The goal of HEADLINER is to flip this narrative around: we are not only a community that exists, but a community that is worth celebrating and recognizing. I want others to see that we are not just curly haired people who want to buy products or talk about curly hair and share our stories, but that we are also people who are doing really amazing and impactful things in the community.
It’s a content collaborative series where everyone we are interviewing can decide how they want to do the storytelling, and where the topic is a little bit different with every HEADLINER. I don’t want to limit the person to an Instagram Live or an audio format because everyone has their own style of storytelling, and it will hopefully also open up the pool of people who will participate.
There is also a portion where we will work on a concept that we want to bring to the community, usually a tool and a resource. For example, one of our recent HEADLINER features was Vijaiam, doing all these really great things in Singapore for the curly community. Together we decided to highlight online shops that are selling curly products specifically in Asian countries. I don’t think that people know about this movement and so no one’s talking about it.
The most rewarding part of this journey toward independence, autonomy, and healing, especially as a Southeast Asian woman, is being able to demonstrate to others that this is all possible. Every time someone in a disadvantaged or minority position achieves a step of success, that step ends up creating a path for someone else to follow; our success as individuals can cause ripple effects for others, and I feel that that is the epitome of the way I have been able to grow as a woman.

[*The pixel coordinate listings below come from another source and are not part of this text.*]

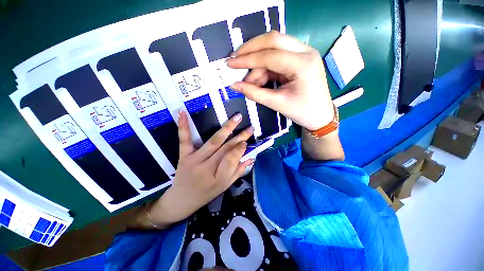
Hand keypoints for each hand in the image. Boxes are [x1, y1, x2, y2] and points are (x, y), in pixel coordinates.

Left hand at [135, 111, 254, 228]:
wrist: (181, 200)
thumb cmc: (206, 193)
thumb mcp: (224, 186)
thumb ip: (238, 171)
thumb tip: (251, 157)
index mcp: (217, 179)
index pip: (232, 161)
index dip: (240, 150)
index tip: (247, 142)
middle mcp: (206, 168)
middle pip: (226, 149)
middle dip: (240, 137)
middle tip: (250, 127)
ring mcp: (193, 160)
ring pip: (213, 142)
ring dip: (226, 129)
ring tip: (236, 118)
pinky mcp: (184, 155)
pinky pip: (184, 140)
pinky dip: (184, 126)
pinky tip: (182, 113)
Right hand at [227, 30, 333, 130]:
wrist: (320, 116)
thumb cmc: (302, 112)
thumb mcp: (277, 103)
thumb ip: (254, 93)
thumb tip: (234, 86)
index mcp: (303, 64)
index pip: (270, 55)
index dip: (247, 59)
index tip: (230, 63)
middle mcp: (305, 52)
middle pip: (273, 40)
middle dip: (251, 50)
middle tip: (235, 60)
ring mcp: (303, 53)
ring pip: (273, 50)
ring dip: (257, 65)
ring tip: (249, 83)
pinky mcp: (298, 59)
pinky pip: (276, 59)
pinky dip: (264, 69)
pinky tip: (258, 81)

In some ways, I was pulled by others before me to follow that path of success, and in other ways I was pushed toward that path because I didn’t have a choice.
In that particular blog post, I talked about the time when I decided to move out of my house to Orange County, I didn’t really have a choice because it was either I stay in an environment that would destroy me, or abruptly move out for my safety and well-being. This moment is a reminder of how I have had to be in survival mode my whole life, and only more recently have been able to come out of that. Every time I reflect on how far I have come, I am reminded that I was built for this life and that I have a greater purpose: to serve other people.

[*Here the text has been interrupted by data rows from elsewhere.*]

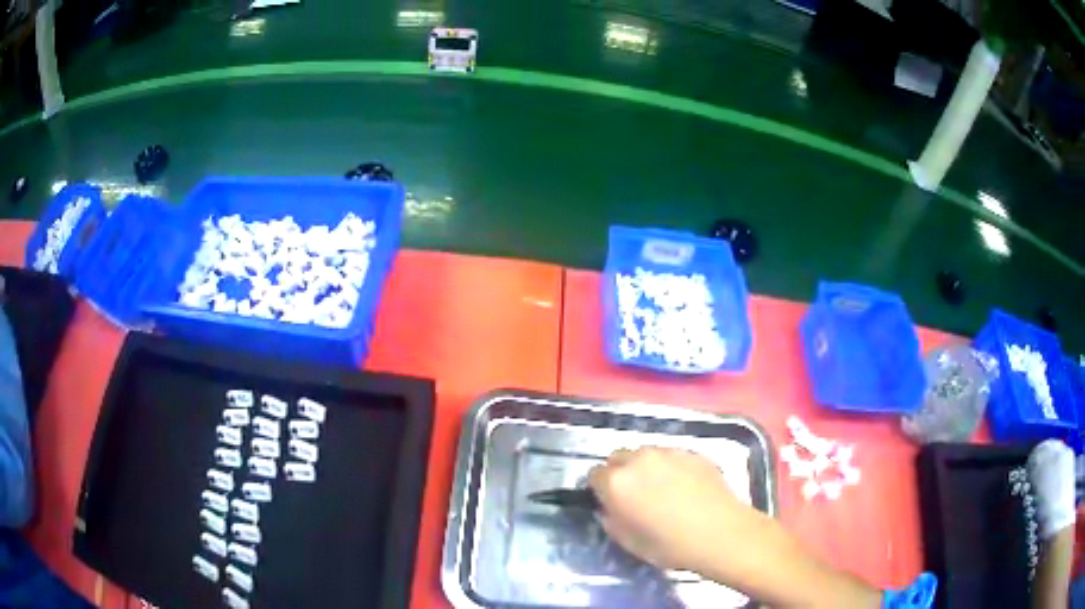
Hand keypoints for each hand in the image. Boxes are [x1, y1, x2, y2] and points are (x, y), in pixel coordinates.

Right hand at [588, 447, 752, 572]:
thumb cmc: (669, 545)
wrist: (720, 532)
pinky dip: (670, 467)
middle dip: (620, 473)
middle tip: (634, 495)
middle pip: (618, 457)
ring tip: (662, 489)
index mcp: (617, 482)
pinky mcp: (692, 451)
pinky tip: (684, 487)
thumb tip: (609, 509)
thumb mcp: (628, 542)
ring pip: (645, 454)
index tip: (611, 503)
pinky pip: (671, 456)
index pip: (594, 475)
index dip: (601, 490)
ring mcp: (668, 452)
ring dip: (645, 468)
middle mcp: (639, 459)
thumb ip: (611, 521)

US-ASEAN Youth Council: The US-ASEAN Youth Council (UAYC) is a nonpartisan, youth-led organization that supports the enhancement of US-ASEAN relations and spreads awareness of matters relating to youth populations in the respective communities. Key areas include youth empowerment, economic enhancement, and social volunteerism.
My friend Vannary Kong is the Founder and President of this organization and she has done such a fantastic job of connecting people to each other. I remember when we first connected, we had talked about the possibility of a curly hair product line, what that would look like and what would getting it over to another country look like, specifically ASEAN countries. It was so exciting to have somebody ask me what I wanted to do in the future and how could they help connect me to resources. Sometimes we need people in our networks and support systems who ask us the questions that we sometimes don’t think about. The Youth Council is such a great team and they are doing great things.
The Khmer Student Coalition: KSCC was created in 2004 to connect, unite, and empower Cambodian students across the nation. Every year, they come together at the Khmer Student Coalition Conference to network and discuss the many different issues that the Cambodian and Cambodian American community are faced with.
The KSC is basically a network of Cambodian clubs and organizations at universities across California. I was part of the conference committee many years ago and it’s a great way to put together all these students from different parts of the state and to have these really important conversations regarding the Cambodian American diaspora.